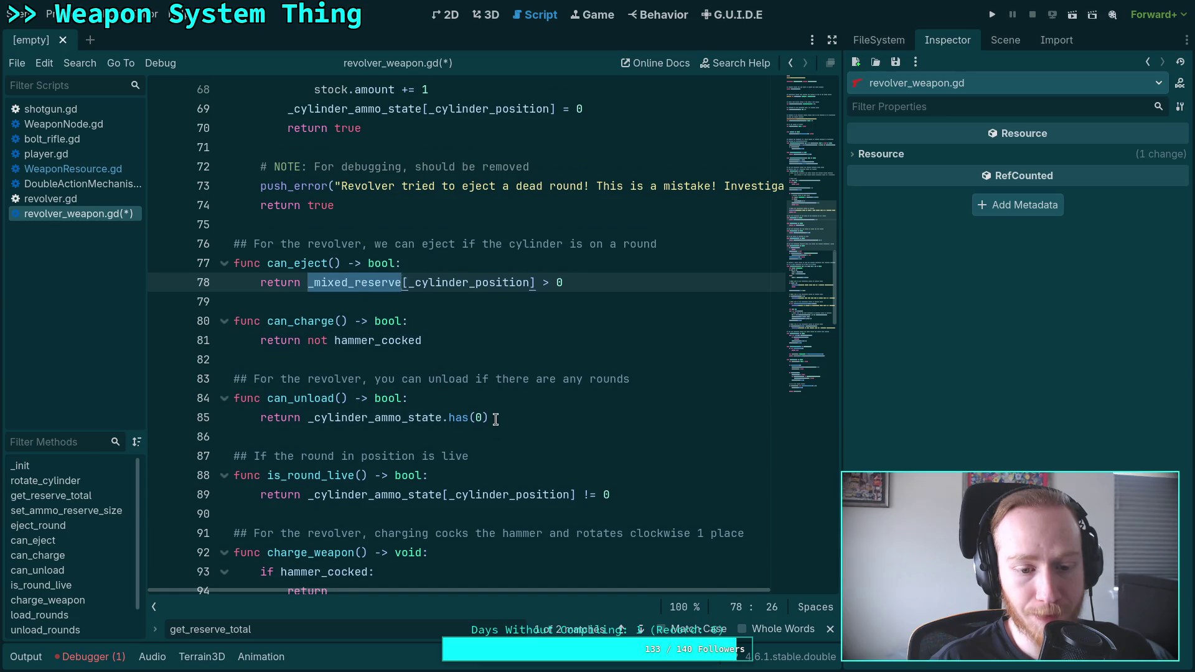
scroll(496, 419, down, 9)
scroll(495, 419, up, 6)
scroll(496, 419, up, 12)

........

● Task goal:
Please copy the lines above exactly as written, apart from any pictures.

● Result of this task:
scroll(496, 419, down, 9)
scroll(495, 419, up, 6)
scroll(496, 419, up, 12)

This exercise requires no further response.